Records from a data collection
○ ○ ○ ○

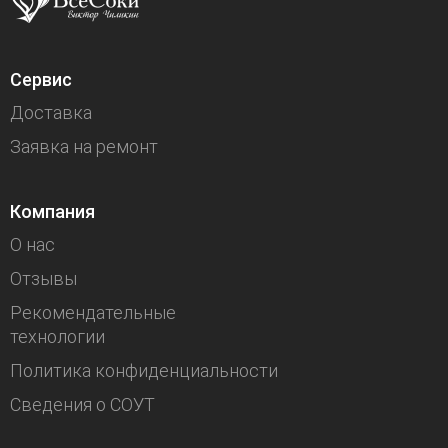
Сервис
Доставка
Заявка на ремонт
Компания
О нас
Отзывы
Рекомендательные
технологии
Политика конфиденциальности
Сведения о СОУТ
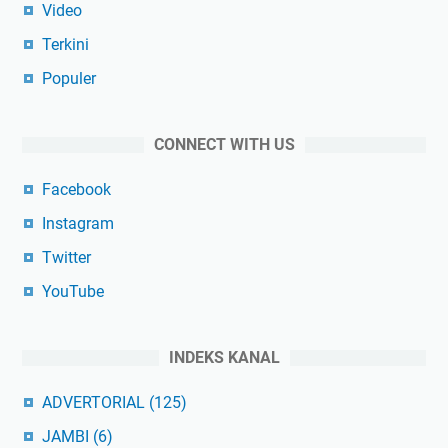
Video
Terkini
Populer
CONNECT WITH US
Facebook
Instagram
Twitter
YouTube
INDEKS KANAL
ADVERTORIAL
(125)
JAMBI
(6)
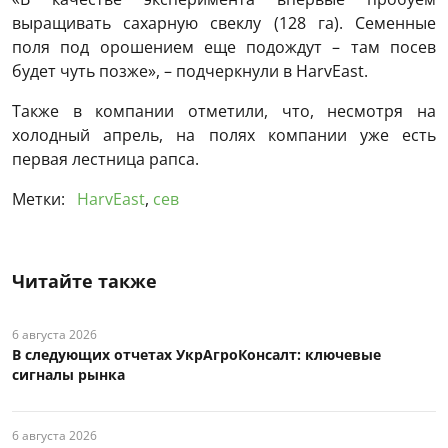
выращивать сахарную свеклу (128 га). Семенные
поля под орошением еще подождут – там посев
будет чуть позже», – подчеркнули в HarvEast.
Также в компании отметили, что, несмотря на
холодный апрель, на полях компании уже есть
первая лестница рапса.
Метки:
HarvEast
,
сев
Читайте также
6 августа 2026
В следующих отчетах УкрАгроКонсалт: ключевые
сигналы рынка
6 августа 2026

○ ○ ○ ○

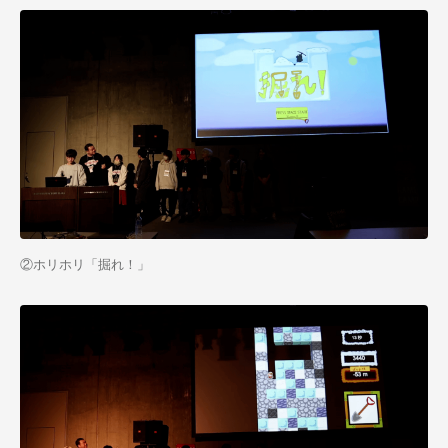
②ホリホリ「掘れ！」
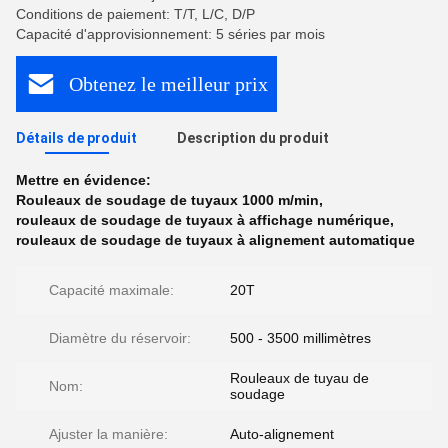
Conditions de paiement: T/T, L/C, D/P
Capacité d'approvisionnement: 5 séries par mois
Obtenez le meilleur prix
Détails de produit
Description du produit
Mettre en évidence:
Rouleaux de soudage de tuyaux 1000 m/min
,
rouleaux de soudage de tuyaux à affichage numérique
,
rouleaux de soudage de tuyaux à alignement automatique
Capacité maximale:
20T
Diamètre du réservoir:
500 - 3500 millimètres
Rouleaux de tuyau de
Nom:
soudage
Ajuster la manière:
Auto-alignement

○ ○ ○ ○

## Your instructions:
Check each line of the entries for "alignement" and copy those that have it.

## Written reply:
rouleaux de soudage de tuyaux à alignement automatique
Auto-alignement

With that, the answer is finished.